Nesse processo de expansão, a participação da PT na CVT passou, inesperada e surpreendentemente, a ser ativo da operadora brasileira Oi. Tudo isso sem que o Estado de Cabo Verde tivesse sido sequer informado.

O desfecho final foi a RENACIONALIZAÇÃO da CVT. Pode uma relação assim caracterizada ser enquadrada como parceria estratégica?

No caso da TACV, o processo de privatização do capital social dos TACV compreende, nomeadamente: uma venda direta de referência a um parceiro estratégico de ações representativas de até 51% do capital social dos TACV, S.A.

Alguns traços do perfil do eventual parceiro estratégico foram apontados, mas, no entanto, não foi fixado, em termos exatos, em que consistiria a parceria estratégica.

Entre os critérios para a seleção do parceiro estratégico constam a experiência técnica e de gestão no sector da aviação, idoneidade e capacidade financeira.

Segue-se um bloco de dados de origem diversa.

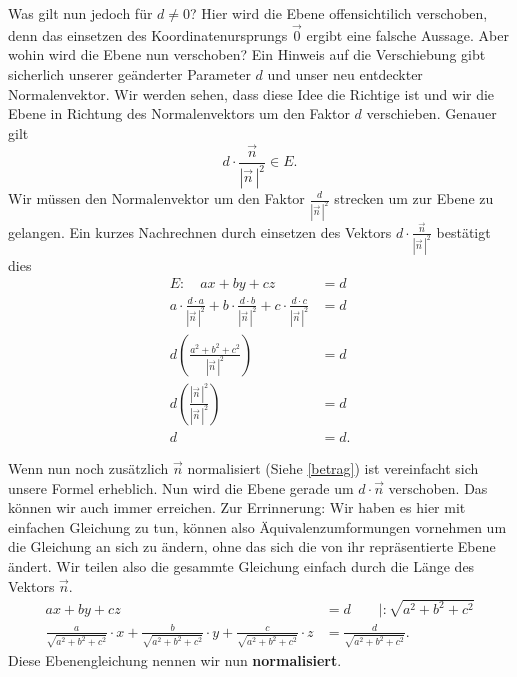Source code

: \documentclass[a4paper,12pt]{article}
\begin{document}
	Was gilt nun jedoch für $d\neq 0$? Hier wird die Ebene offensichtilich verschoben, denn das einsetzen des 
	Koordinatenursprungs $\vec{0}$ ergibt eine falsche Aussage. Aber wohin wird die Ebene nun verschoben?
	Ein Hinweis auf die Verschiebung gibt sicherlich unserer geänderter Parameter $d$ und unser neu entdeckter
	Normalenvektor. Wir werden sehen, dass diese Idee die Richtige ist und wir die Ebene in Richtung des
	Normalenvektors um den Faktor $d$ verschieben. Genauer gilt \[
	d\cdot \frac{\vec{n}}{|\vec{n}\,|^{2}} \in E
	.\] 
	Wir müssen den Normalenvektor um den Faktor $\frac{d}{|\vec{n}\,|^{2}}$ strecken um zur Ebene zu gelangen. 
	Ein kurzes Nachrechnen durch einsetzen des Vektors $d\cdot \frac{\vec{n}}{|\vec{n}\,|^{2}} $ bestätigt dies 
	\begin{align*}
		E: \quad ax+by+cz & = d\\
		a\cdot \frac{d\cdot a}{|\vec{n}\,|^{2}} + b \cdot  \frac{d\cdot b}{|\vec{n}\,|^{2}} +
		c \cdot  \frac{d\cdot c}{|\vec{n}\,|^{2}} &= d\\
		d\left( \frac{a^2+b^{2}+c^{2}}{|\vec{n}\,|^{2}} \right) &=d \\
		d \left( \frac{|\vec{n}\,|^{2}}{|\vec{n}\,|^{2}} \right)&=d\\
		d&=d
	.\end{align*}

	Wenn nun noch zusätzlich $\vec{n}$ normalisiert (Siehe \ref{betrag}) ist vereinfacht sich unsere Formel 
	erheblich. Nun wird die Ebene gerade um  $d\cdot \vec{n}$ verschoben.
	Das können wir auch immer erreichen. Zur Errinnerung: Wir haben es hier mit einfachen Gleichung zu tun,
	können also Äquivalenzumformungen vornehmen um die Gleichung an sich zu ändern, ohne das sich die von ihr 
	repräsentierte Ebene ändert. Wir teilen also die gesammte Gleichung einfach durch die Länge des Vektors
	$\vec{n}$. 
	\begin{align*}
		ax+by+cz &= d \qquad \mid : \sqrt{a^{2} + b^{2}+c^{2}} \\
		\frac{a}{\sqrt{a^{2}+ b^{2}+ c^{2}} }\cdot x + \frac{b}{\sqrt{a^{2}+ b^{2}+c^{2}} }\cdot y
		+ \frac{c}{\sqrt{a^{2}+b^{2}+c^{2}} }\cdot z &= \frac{d}{\sqrt{a^{2}+ b^{2}+c^{2}} }
	.\end{align*}
	Diese Ebenengleichung nennen wir nun \textbf{normalisiert}.\\
\end{document}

Concretamente, para a escolha das propostas objeto de adjudicação eram fundamentais, entre outros, os seguintes requisitos:

- contribuição para o reforço da capacidade económico-financeira e da estrutura de capital da TACV, S. A.;

- apresentação de um adequado projeto estratégico, tendo em vista a promoção do crescimento dos TACV, S.A.;

- capacidade para assegurar, de forma pontual e adequada, o cumprimento das obrigações de serviço público que incumbam aos TACV, S.A..

O processo iniciou com um acordo de gestão para a restruturação da empresa por período de um ano, a preço fora do padrão do mercado. O prazo não foi cumprido.

Seguiu-se o contrato de compra e venda para a privatização e, do valor previsto da operação, 67% foi destinado para a liquidação integral da dívida do Estado à parceira e, pelo que se sabe, os restantes 33% não foram pagos (pelo menos nos termos previstos no contrato).

A privatização aconteceu em março de 2019 e em novembro, oito meses depois, o parceiro estratégico veio a público dizer que, para cumprir o plano de negócios, era preciso financiamento de longo prazo. Não sabia disso no momento da privatização?

Afinal, a parceira estratégica veio demonstrar, na prática, que não dispõe de capacidade económico-financeira, um dos requisitos de seleção, nem assegurou o cumprimento, de forma adequada, das obrigações de serviço público que incumbem à TACV, S.A.

O balanço que se pode fazer, após quase um ano da privatização e considerando os sérios constrangimentos adicionais trazidos pela pandemia do Covid 19, é que este processo já é um fracasso. Se alguma vantagem houve dessa PPP, ela está, seguramente do lado da dita parceira estratégica, com o leasing de aeronaves, de resto o seu verdadeiro negócio.